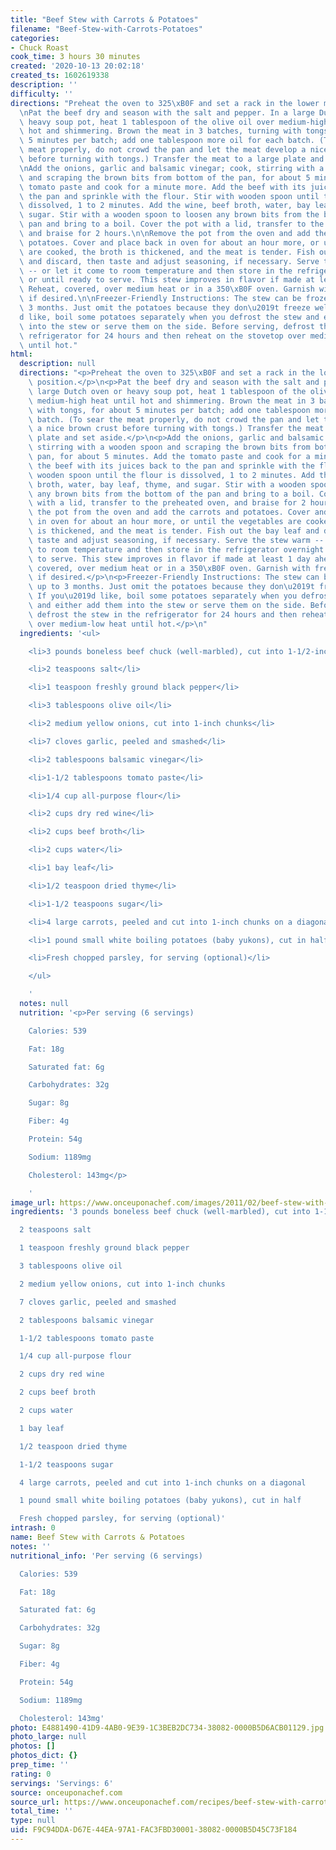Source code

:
 ```yaml
---
title: "Beef Stew with Carrots & Potatoes"
filename: "Beef-Stew-with-Carrots-Potatoes"
categories:
- Chuck Roast
cook_time: 3 hours 30 minutes
created: '2020-10-13 20:02:18'
created_ts: 1602619338
description: ''
difficulty: ''
directions: "Preheat the oven to 325\xB0F and set a rack in the lower middle position.\n\
  \nPat the beef dry and season with the salt and pepper. In a large Dutch oven or\
  \ heavy soup pot, heat 1 tablespoon of the olive oil over medium-high heat until\
  \ hot and shimmering. Brown the meat in 3 batches, turning with tongs, for about\
  \ 5 minutes per batch; add one tablespoon more oil for each batch. (To sear the\
  \ meat properly, do not crowd the pan and let the meat develop a nice brown crust\
  \ before turning with tongs.) Transfer the meat to a large plate and set aside.\n\
  \nAdd the onions, garlic and balsamic vinegar; cook, stirring with a wooden spoon\
  \ and scraping the brown bits from bottom of the pan, for about 5 minutes. Add the\
  \ tomato paste and cook for a minute more. Add the beef with its juices back to\
  \ the pan and sprinkle with the flour. Stir with wooden spoon until the flour is\
  \ dissolved, 1 to 2 minutes. Add the wine, beef broth, water, bay leaf, thyme, and\
  \ sugar. Stir with a wooden spoon to loosen any brown bits from the bottom of the\
  \ pan and bring to a boil. Cover the pot with a lid, transfer to the preheated oven,\
  \ and braise for 2 hours.\n\nRemove the pot from the oven and add the carrots and\
  \ potatoes. Cover and place back in oven for about an hour more, or until the vegetables\
  \ are cooked, the broth is thickened, and the meat is tender. Fish out the bay leaf\
  \ and discard, then taste and adjust seasoning, if necessary. Serve the stew warm\
  \ -- or let it come to room temperature and then store in the refrigerator overnight\
  \ or until ready to serve. This stew improves in flavor if made at least 1 day ahead.\
  \ Reheat, covered, over medium heat or in a 350\xB0F oven. Garnish with fresh parsley,\
  \ if desired.\n\nFreezer-Friendly Instructions: The stew can be frozen for up to\
  \ 3 months. Just omit the potatoes because they don\u2019t freeze well. If you\u2019\
  d like, boil some potatoes separately when you defrost the stew and either add them\
  \ into the stew or serve them on the side. Before serving, defrost the stew in the\
  \ refrigerator for 24 hours and then reheat on the stovetop over medium-low heat\
  \ until hot."
html:
  description: null
  directions: "<p>Preheat the oven to 325\xB0F and set a rack in the lower middle\
    \ position.</p>\n<p>Pat the beef dry and season with the salt and pepper. In a\
    \ large Dutch oven or heavy soup pot, heat 1 tablespoon of the olive oil over\
    \ medium-high heat until hot and shimmering. Brown the meat in 3 batches, turning\
    \ with tongs, for about 5 minutes per batch; add one tablespoon more oil for each\
    \ batch. (To sear the meat properly, do not crowd the pan and let the meat develop\
    \ a nice brown crust before turning with tongs.) Transfer the meat to a large\
    \ plate and set aside.</p>\n<p>Add the onions, garlic and balsamic vinegar; cook,\
    \ stirring with a wooden spoon and scraping the brown bits from bottom of the\
    \ pan, for about 5 minutes. Add the tomato paste and cook for a minute more. Add\
    \ the beef with its juices back to the pan and sprinkle with the flour. Stir with\
    \ wooden spoon until the flour is dissolved, 1 to 2 minutes. Add the wine, beef\
    \ broth, water, bay leaf, thyme, and sugar. Stir with a wooden spoon to loosen\
    \ any brown bits from the bottom of the pan and bring to a boil. Cover the pot\
    \ with a lid, transfer to the preheated oven, and braise for 2 hours.</p>\n<p>Remove\
    \ the pot from the oven and add the carrots and potatoes. Cover and place back\
    \ in oven for about an hour more, or until the vegetables are cooked, the broth\
    \ is thickened, and the meat is tender. Fish out the bay leaf and discard, then\
    \ taste and adjust seasoning, if necessary. Serve the stew warm -- or let it come\
    \ to room temperature and then store in the refrigerator overnight or until ready\
    \ to serve. This stew improves in flavor if made at least 1 day ahead. Reheat,\
    \ covered, over medium heat or in a 350\xB0F oven. Garnish with fresh parsley,\
    \ if desired.</p>\n<p>Freezer-Friendly Instructions: The stew can be frozen for\
    \ up to 3 months. Just omit the potatoes because they don\u2019t freeze well.\
    \ If you\u2019d like, boil some potatoes separately when you defrost the stew\
    \ and either add them into the stew or serve them on the side. Before serving,\
    \ defrost the stew in the refrigerator for 24 hours and then reheat on the stovetop\
    \ over medium-low heat until hot.</p>\n"
  ingredients: '<ul>

    <li>3 pounds boneless beef chuck (well-marbled), cut into 1-1/2-inch pieces</li>

    <li>2 teaspoons salt</li>

    <li>1 teaspoon freshly ground black pepper</li>

    <li>3 tablespoons olive oil</li>

    <li>2 medium yellow onions, cut into 1-inch chunks</li>

    <li>7 cloves garlic, peeled and smashed</li>

    <li>2 tablespoons balsamic vinegar</li>

    <li>1-1/2 tablespoons tomato paste</li>

    <li>1/4 cup all-purpose flour</li>

    <li>2 cups dry red wine</li>

    <li>2 cups beef broth</li>

    <li>2 cups water</li>

    <li>1 bay leaf</li>

    <li>1/2 teaspoon dried thyme</li>

    <li>1-1/2 teaspoons sugar</li>

    <li>4 large carrots, peeled and cut into 1-inch chunks on a diagonal</li>

    <li>1 pound small white boiling potatoes (baby yukons), cut in half</li>

    <li>Fresh chopped parsley, for serving (optional)</li>

    </ul>

    '
  notes: null
  nutrition: '<p>Per serving (6 servings)

    Calories: 539

    Fat: 18g

    Saturated fat: 6g

    Carbohydrates: 32g

    Sugar: 8g

    Fiber: 4g

    Protein: 54g

    Sodium: 1189mg

    Cholesterol: 143mg</p>

    '
image_url: https://www.onceuponachef.com/images/2011/02/beef-stew-with-carrots-potatoes.jpg
ingredients: '3 pounds boneless beef chuck (well-marbled), cut into 1-1/2-inch pieces

  2 teaspoons salt

  1 teaspoon freshly ground black pepper

  3 tablespoons olive oil

  2 medium yellow onions, cut into 1-inch chunks

  7 cloves garlic, peeled and smashed

  2 tablespoons balsamic vinegar

  1-1/2 tablespoons tomato paste

  1/4 cup all-purpose flour

  2 cups dry red wine

  2 cups beef broth

  2 cups water

  1 bay leaf

  1/2 teaspoon dried thyme

  1-1/2 teaspoons sugar

  4 large carrots, peeled and cut into 1-inch chunks on a diagonal

  1 pound small white boiling potatoes (baby yukons), cut in half

  Fresh chopped parsley, for serving (optional)'
intrash: 0
name: Beef Stew with Carrots & Potatoes
notes: ''
nutritional_info: 'Per serving (6 servings)

  Calories: 539

  Fat: 18g

  Saturated fat: 6g

  Carbohydrates: 32g

  Sugar: 8g

  Fiber: 4g

  Protein: 54g

  Sodium: 1189mg

  Cholesterol: 143mg'
photo: E4881490-41D9-4AB0-9E39-1C3BEB2DC734-38082-0000B5D6ACB01129.jpg
photo_large: null
photos: []
photos_dict: {}
prep_time: ''
rating: 0
servings: 'Servings: 6'
source: onceuponachef.com
source_url: https://www.onceuponachef.com/recipes/beef-stew-with-carrots-potatoes.html
total_time: ''
type: null
uid: F9C94DDA-D67E-44EA-97A1-FAC3FBD30001-38082-0000B5D45C73F184
---
```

▶ [EXERCISE DIRECTIONS]: Everything above except the pictures must be restated exactly.

▶ [SOLUTION BELOW]:
Source code

:
 ```yaml
---
title: "Beef Stew with Carrots & Potatoes"
filename: "Beef-Stew-with-Carrots-Potatoes"
categories:
- Chuck Roast
cook_time: 3 hours 30 minutes
created: '2020-10-13 20:02:18'
created_ts: 1602619338
description: ''
difficulty: ''
directions: "Preheat the oven to 325\xB0F and set a rack in the lower middle position.\n\
  \nPat the beef dry and season with the salt and pepper. In a large Dutch oven or\
  \ heavy soup pot, heat 1 tablespoon of the olive oil over medium-high heat until\
  \ hot and shimmering. Brown the meat in 3 batches, turning with tongs, for about\
  \ 5 minutes per batch; add one tablespoon more oil for each batch. (To sear the\
  \ meat properly, do not crowd the pan and let the meat develop a nice brown crust\
  \ before turning with tongs.) Transfer the meat to a large plate and set aside.\n\
  \nAdd the onions, garlic and balsamic vinegar; cook, stirring with a wooden spoon\
  \ and scraping the brown bits from bottom of the pan, for about 5 minutes. Add the\
  \ tomato paste and cook for a minute more. Add the beef with its juices back to\
  \ the pan and sprinkle with the flour. Stir with wooden spoon until the flour is\
  \ dissolved, 1 to 2 minutes. Add the wine, beef broth, water, bay leaf, thyme, and\
  \ sugar. Stir with a wooden spoon to loosen any brown bits from the bottom of the\
  \ pan and bring to a boil. Cover the pot with a lid, transfer to the preheated oven,\
  \ and braise for 2 hours.\n\nRemove the pot from the oven and add the carrots and\
  \ potatoes. Cover and place back in oven for about an hour more, or until the vegetables\
  \ are cooked, the broth is thickened, and the meat is tender. Fish out the bay leaf\
  \ and discard, then taste and adjust seasoning, if necessary. Serve the stew warm\
  \ -- or let it come to room temperature and then store in the refrigerator overnight\
  \ or until ready to serve. This stew improves in flavor if made at least 1 day ahead.\
  \ Reheat, covered, over medium heat or in a 350\xB0F oven. Garnish with fresh parsley,\
  \ if desired.\n\nFreezer-Friendly Instructions: The stew can be frozen for up to\
  \ 3 months. Just omit the potatoes because they don\u2019t freeze well. If you\u2019\
  d like, boil some potatoes separately when you defrost the stew and either add them\
  \ into the stew or serve them on the side. Before serving, defrost the stew in the\
  \ refrigerator for 24 hours and then reheat on the stovetop over medium-low heat\
  \ until hot."
html:
  description: null
  directions: "<p>Preheat the oven to 325\xB0F and set a rack in the lower middle\
    \ position.</p>\n<p>Pat the beef dry and season with the salt and pepper. In a\
    \ large Dutch oven or heavy soup pot, heat 1 tablespoon of the olive oil over\
    \ medium-high heat until hot and shimmering. Brown the meat in 3 batches, turning\
    \ with tongs, for about 5 minutes per batch; add one tablespoon more oil for each\
    \ batch. (To sear the meat properly, do not crowd the pan and let the meat develop\
    \ a nice brown crust before turning with tongs.) Transfer the meat to a large\
    \ plate and set aside.</p>\n<p>Add the onions, garlic and balsamic vinegar; cook,\
    \ stirring with a wooden spoon and scraping the brown bits from bottom of the\
    \ pan, for about 5 minutes. Add the tomato paste and cook for a minute more. Add\
    \ the beef with its juices back to the pan and sprinkle with the flour. Stir with\
    \ wooden spoon until the flour is dissolved, 1 to 2 minutes. Add the wine, beef\
    \ broth, water, bay leaf, thyme, and sugar. Stir with a wooden spoon to loosen\
    \ any brown bits from the bottom of the pan and bring to a boil. Cover the pot\
    \ with a lid, transfer to the preheated oven, and braise for 2 hours.</p>\n<p>Remove\
    \ the pot from the oven and add the carrots and potatoes. Cover and place back\
    \ in oven for about an hour more, or until the vegetables are cooked, the broth\
    \ is thickened, and the meat is tender. Fish out the bay leaf and discard, then\
    \ taste and adjust seasoning, if necessary. Serve the stew warm -- or let it come\
    \ to room temperature and then store in the refrigerator overnight or until ready\
    \ to serve. This stew improves in flavor if made at least 1 day ahead. Reheat,\
    \ covered, over medium heat or in a 350\xB0F oven. Garnish with fresh parsley,\
    \ if desired.</p>\n<p>Freezer-Friendly Instructions: The stew can be frozen for\
    \ up to 3 months. Just omit the potatoes because they don\u2019t freeze well.\
    \ If you\u2019d like, boil some potatoes separately when you defrost the stew\
    \ and either add them into the stew or serve them on the side. Before serving,\
    \ defrost the stew in the refrigerator for 24 hours and then reheat on the stovetop\
    \ over medium-low heat until hot.</p>\n"
  ingredients: '<ul>

    <li>3 pounds boneless beef chuck (well-marbled), cut into 1-1/2-inch pieces</li>

    <li>2 teaspoons salt</li>

    <li>1 teaspoon freshly ground black pepper</li>

    <li>3 tablespoons olive oil</li>

    <li>2 medium yellow onions, cut into 1-inch chunks</li>

    <li>7 cloves garlic, peeled and smashed</li>

    <li>2 tablespoons balsamic vinegar</li>

    <li>1-1/2 tablespoons tomato paste</li>

    <li>1/4 cup all-purpose flour</li>

    <li>2 cups dry red wine</li>

    <li>2 cups beef broth</li>

    <li>2 cups water</li>

    <li>1 bay leaf</li>

    <li>1/2 teaspoon dried thyme</li>

    <li>1-1/2 teaspoons sugar</li>

    <li>4 large carrots, peeled and cut into 1-inch chunks on a diagonal</li>

    <li>1 pound small white boiling potatoes (baby yukons), cut in half</li>

    <li>Fresh chopped parsley, for serving (optional)</li>

    </ul>

    '
  notes: null
  nutrition: '<p>Per serving (6 servings)

    Calories: 539

    Fat: 18g

    Saturated fat: 6g

    Carbohydrates: 32g

    Sugar: 8g

    Fiber: 4g

    Protein: 54g

    Sodium: 1189mg

    Cholesterol: 143mg</p>

    '
image_url: https://www.onceuponachef.com/images/2011/02/beef-stew-with-carrots-potatoes.jpg
ingredients: '3 pounds boneless beef chuck (well-marbled), cut into 1-1/2-inch pieces

  2 teaspoons salt

  1 teaspoon freshly ground black pepper

  3 tablespoons olive oil

  2 medium yellow onions, cut into 1-inch chunks

  7 cloves garlic, peeled and smashed

  2 tablespoons balsamic vinegar

  1-1/2 tablespoons tomato paste

  1/4 cup all-purpose flour

  2 cups dry red wine

  2 cups beef broth

  2 cups water

  1 bay leaf

  1/2 teaspoon dried thyme

  1-1/2 teaspoons sugar

  4 large carrots, peeled and cut into 1-inch chunks on a diagonal

  1 pound small white boiling potatoes (baby yukons), cut in half

  Fresh chopped parsley, for serving (optional)'
intrash: 0
name: Beef Stew with Carrots & Potatoes
notes: ''
nutritional_info: 'Per serving (6 servings)

  Calories: 539

  Fat: 18g

  Saturated fat: 6g

  Carbohydrates: 32g

  Sugar: 8g

  Fiber: 4g

  Protein: 54g

  Sodium: 1189mg

  Cholesterol: 143mg'
photo: E4881490-41D9-4AB0-9E39-1C3BEB2DC734-38082-0000B5D6ACB01129.jpg
photo_large: null
photos: []
photos_dict: {}
prep_time: ''
rating: 0
servings: 'Servings: 6'
source: onceuponachef.com
source_url: https://www.onceuponachef.com/recipes/beef-stew-with-carrots-potatoes.html
total_time: ''
type: null
uid: F9C94DDA-D67E-44EA-97A1-FAC3FBD30001-38082-0000B5D45C73F184
---
```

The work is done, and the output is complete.